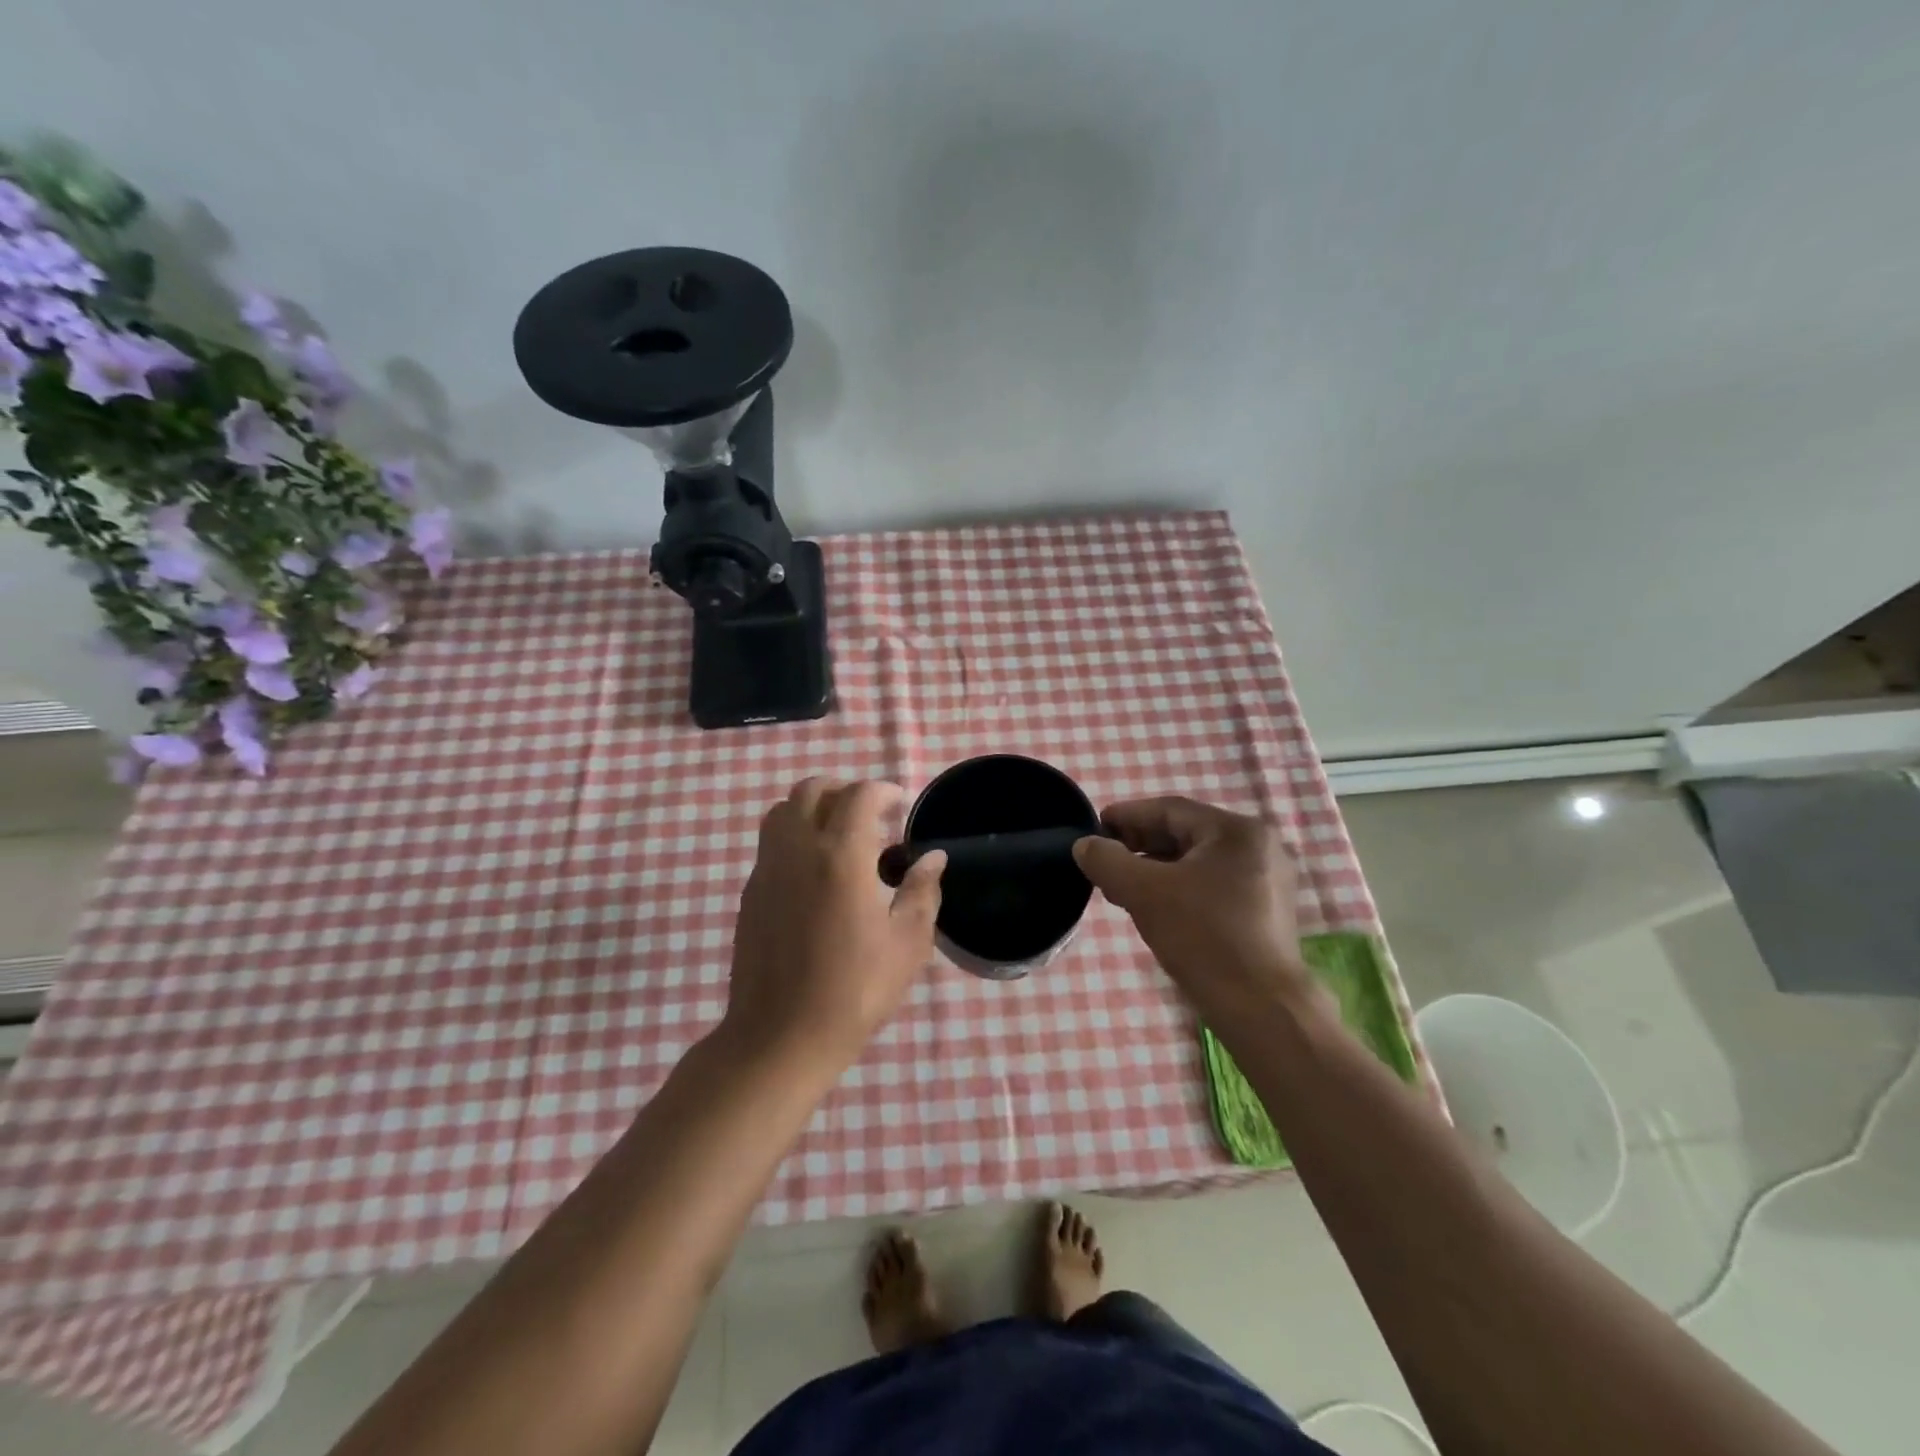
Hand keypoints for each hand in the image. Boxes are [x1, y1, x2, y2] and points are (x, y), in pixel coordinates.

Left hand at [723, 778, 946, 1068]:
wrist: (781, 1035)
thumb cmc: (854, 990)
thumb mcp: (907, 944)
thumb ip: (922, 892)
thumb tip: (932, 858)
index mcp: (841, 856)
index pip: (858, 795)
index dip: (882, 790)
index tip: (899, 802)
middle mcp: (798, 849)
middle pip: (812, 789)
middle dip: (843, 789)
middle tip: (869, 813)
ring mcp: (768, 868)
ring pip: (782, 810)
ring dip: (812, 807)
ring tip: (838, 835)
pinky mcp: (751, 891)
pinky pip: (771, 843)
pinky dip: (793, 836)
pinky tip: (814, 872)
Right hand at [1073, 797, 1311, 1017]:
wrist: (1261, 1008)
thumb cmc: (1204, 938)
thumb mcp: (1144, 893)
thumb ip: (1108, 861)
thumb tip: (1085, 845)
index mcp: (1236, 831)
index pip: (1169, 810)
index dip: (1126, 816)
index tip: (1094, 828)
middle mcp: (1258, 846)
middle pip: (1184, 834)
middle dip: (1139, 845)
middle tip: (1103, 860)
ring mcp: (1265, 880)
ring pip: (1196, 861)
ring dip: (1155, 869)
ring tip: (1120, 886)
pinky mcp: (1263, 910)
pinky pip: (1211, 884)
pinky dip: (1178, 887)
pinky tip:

### [How to complete this task]
For the material above, give every line again exactly and leave out the pictures.

### [Answer section]
Hand keypoints for each hand in the image. Boxes are [x1, y1, x2, y2] and points are (x, y), in pixel coordinates.

Left hand at [723, 778, 946, 1068]:
wrist: (781, 1035)
thumb cmc: (854, 990)
thumb mcp: (907, 944)
thumb ip: (922, 892)
thumb tip: (932, 858)
index mcp: (841, 856)
index pip: (858, 795)
index dip: (882, 790)
index tip: (899, 802)
middle mcp: (798, 849)
middle pip: (812, 789)
middle dip: (843, 789)
middle tip: (869, 813)
ring mcp: (768, 868)
ring pip: (782, 810)
ring dip: (812, 807)
ring tip: (838, 835)
pinky mcp: (751, 891)
pinky pip: (771, 843)
pinky dip: (793, 836)
pinky tip: (814, 872)
Right hand at [1073, 797, 1311, 1017]:
wrist: (1261, 1008)
thumb cmc: (1204, 938)
thumb mcp: (1144, 893)
thumb ip: (1108, 861)
thumb tip: (1085, 845)
index mcp: (1236, 831)
index pip: (1169, 810)
index dip: (1126, 816)
index tip: (1094, 828)
middle mcp: (1258, 846)
middle pip: (1184, 834)
middle dip: (1139, 845)
middle tip: (1103, 860)
ring mcp: (1265, 880)
ring pip: (1196, 861)
ring dip: (1155, 869)
ring tip: (1120, 886)
pinky mcp: (1263, 910)
pinky pip: (1211, 884)
pinky dip: (1178, 887)
pinky tip:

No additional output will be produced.